§ **Prompt 1**:
In the records, replace "country" with "nation" in the lines from the one holding "genus: Kadua" through the one holding "island: Oahu", inclusive. Return only those lines, with nothing else changed.
## begin Document excerpt
Tuesday, 1 August 2017

Turkey, Russia and Interesting New Balkan Geopolitics

 Author: F. William Engdahl


The geopolitical template of the entire European Union is undergoing one of its most profound changes since the collapse of the Soviet Union more than twenty-five years ago. At the June 30 meeting in Ankara of the Turkish-Hungarian Business Forum Hungary’s Prime Minister Viktor Orbán stated that Hungary “stands by its friends” and it is on Turkey’s side in its current war of words with the European Union. The Hungarian Prime Minister also praised Turkey’s role in preventing a huge further refugee flow into the EU, noting that “Without Turkey Europe would have been flooded with many millions of immigrants,” stating that for this Turkey “deserves respect.” Behind the comments, calculated to enrage the EU and its unelected, faceless bureaucrats, stands far more than the issue of refugees and rights of national sovereignty.
## end Document excerpt
§ **Prompt 2**:
Carry on the article about Turkey, Russia and Balkan geopolitics from the point where it stops.
## begin Exercise inputs
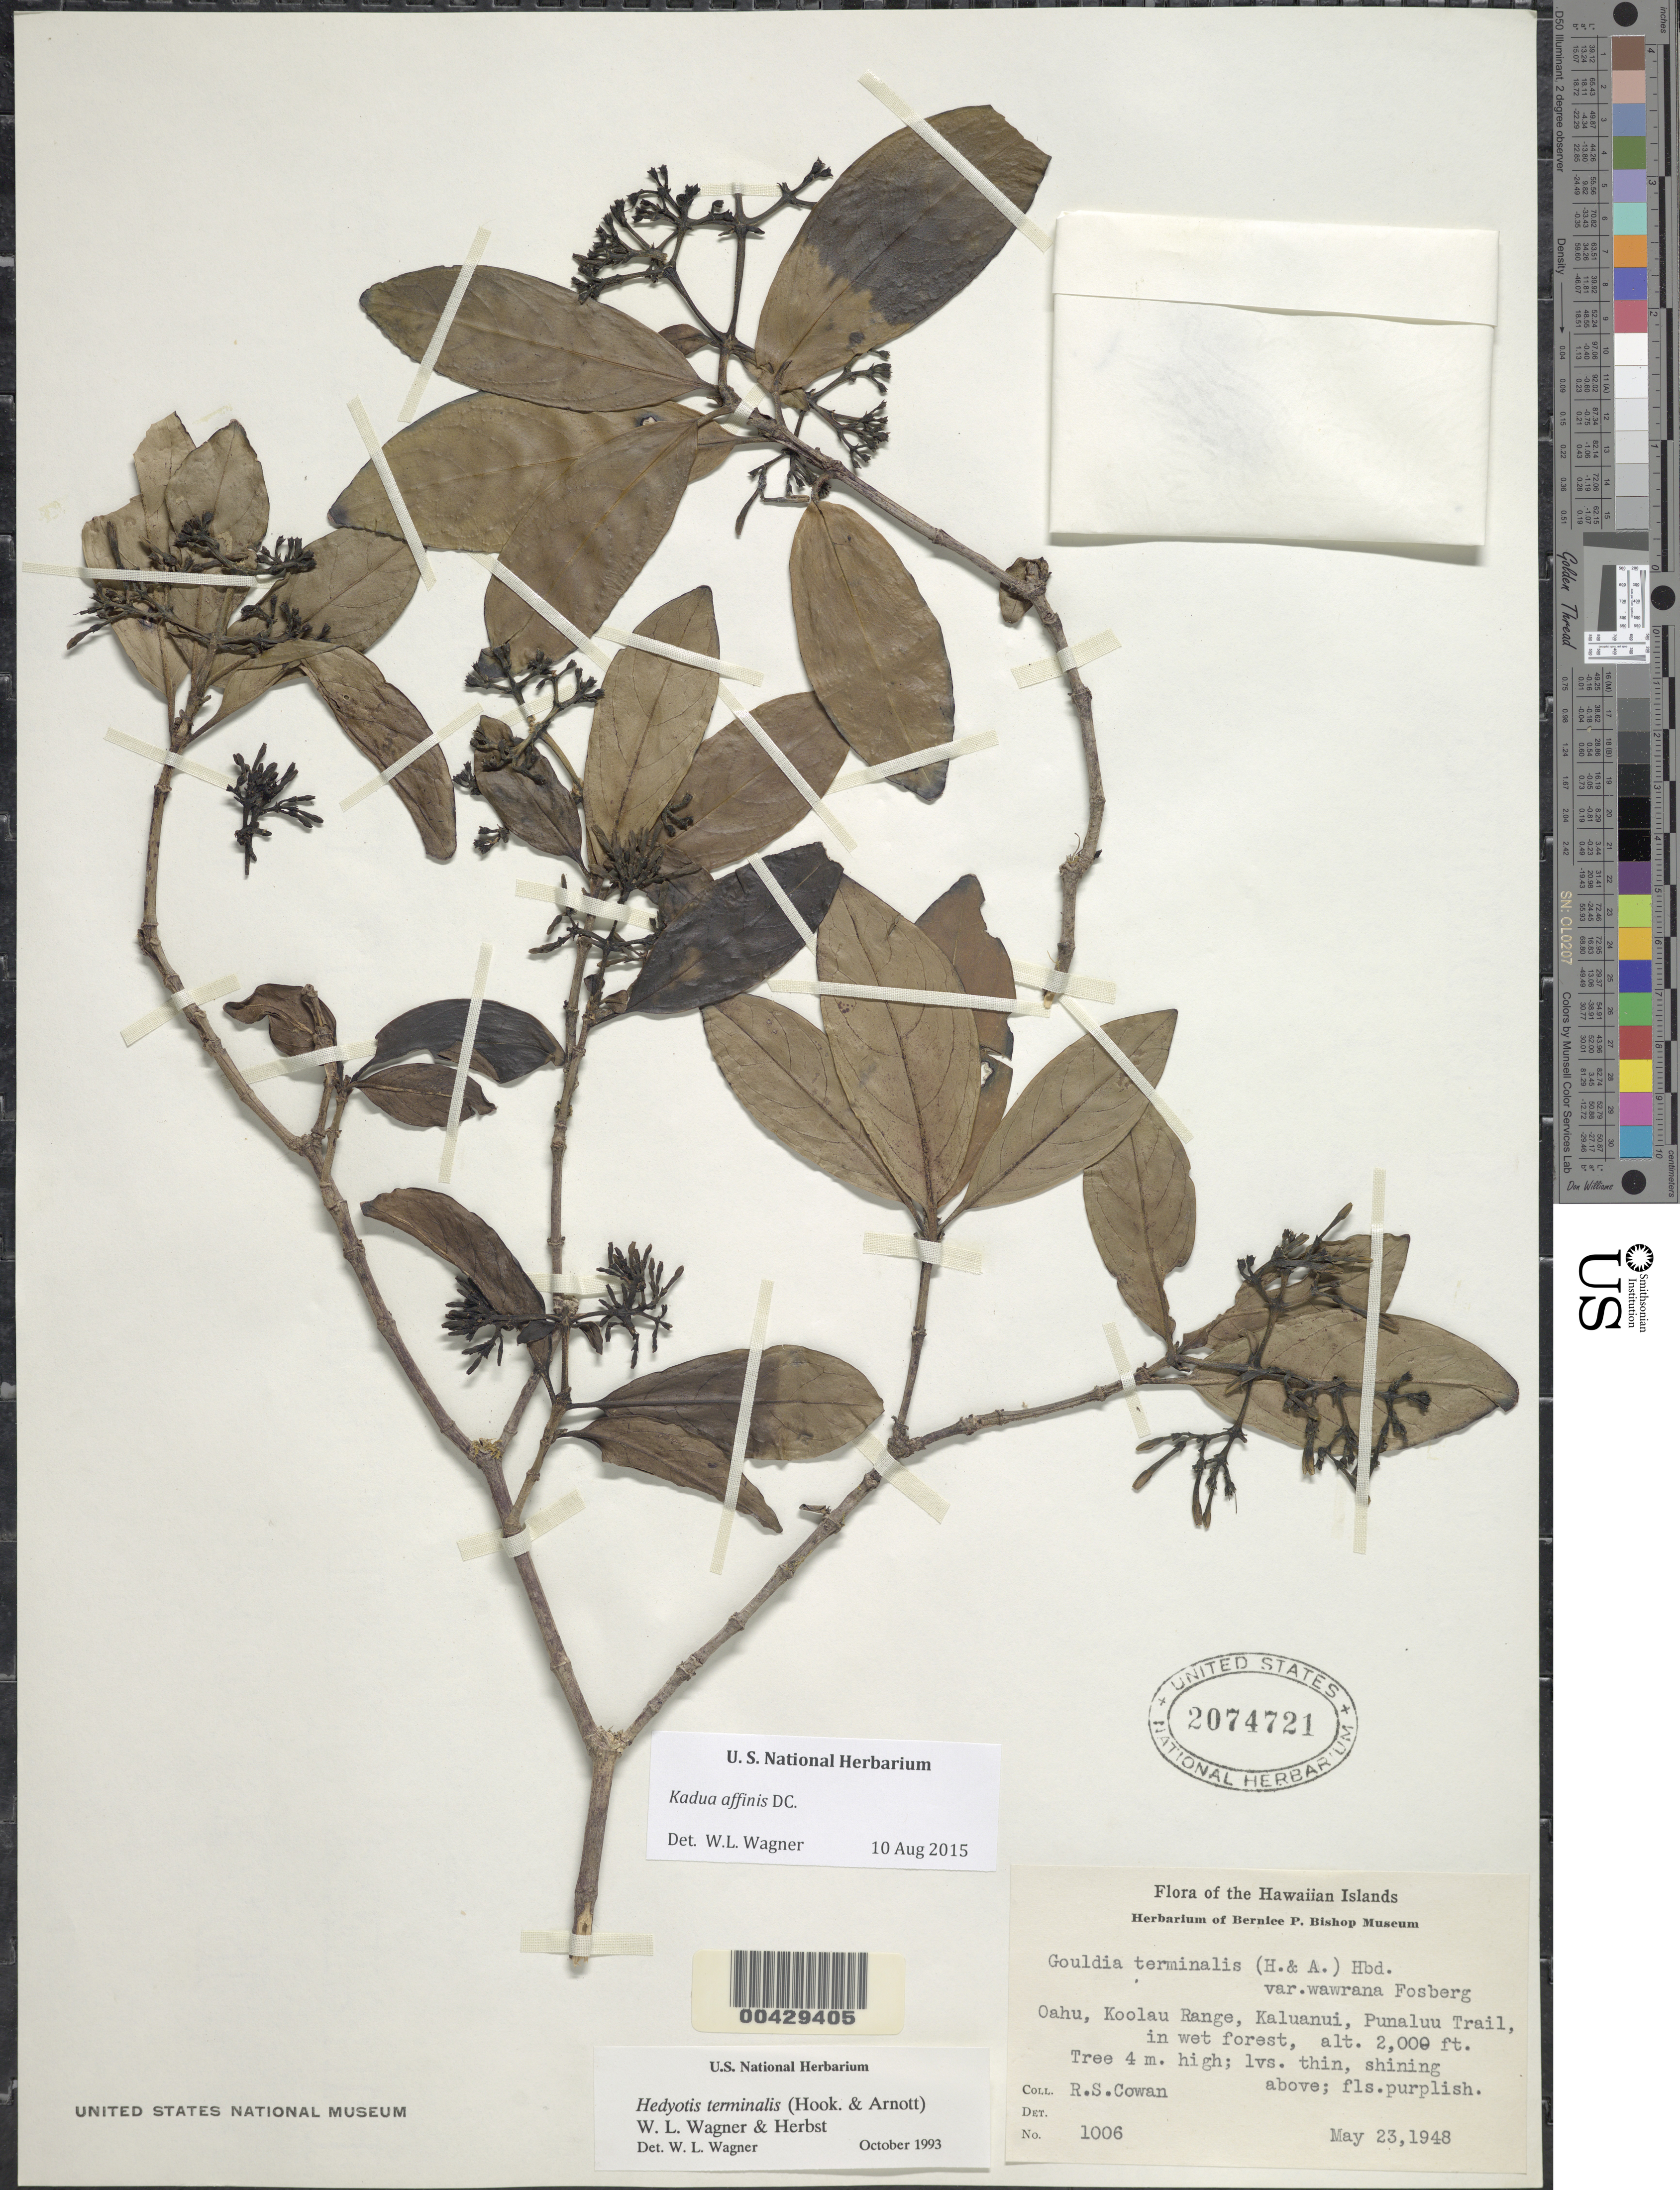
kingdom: Plantae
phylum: Tracheophyta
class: Magnoliopsida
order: Gentianales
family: Rubiaceae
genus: Kadua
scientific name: Kadua affinis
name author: DC.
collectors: R. S. Cowan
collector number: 1006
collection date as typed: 23 May 1948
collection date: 1948-05-23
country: United States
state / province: Hawaii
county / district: Honolulu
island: Oahu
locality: Koolau Range, Kaluanui, Punaluu Trail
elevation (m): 610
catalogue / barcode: US 2074721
## end Exercise inputs
§ **Exercise response 1**:
genus: Kadua
scientific name: Kadua affinis
name author: DC.
collectors: R. S. Cowan
collector number: 1006
collection date as typed: 23 May 1948
collection date: 1948-05-23
nation: United States
state / province: Hawaii
county / district: Honolulu
island: Oahu

§ **Exercise response 2**:
There’s a major tectonic shift underway not only in Hungary but also across the entire Balkans. The shift involves Erdogan’s Turkey and also Putin’s Russia. The outlines of a new Balkans geopolitics are emerging and it’s opening huge fault-lines within the EU between die-hard NATO Atlanticists and pragmatic EU states more keen on economic development and the health and safety of their countries than in defending a bankrupt declining USA Superpower.

Hungarian Prime Minister Orbán was in Turkey for no casual photo op. He was there to talk business, economic business. He brought with him half of his cabinet and around 70 business leaders to discuss areas of increased bilateral economic cooperation. Orbán also met privately with Turkish President Erdogan and Prime Minister Binali Yildirim.


Energy Hub for Southeast Europe
Though it was played down in media releases, a central issue discussed in Ankara was the prospect of Russian natural gas imports via Turkey’s Turkish Stream gas pipeline.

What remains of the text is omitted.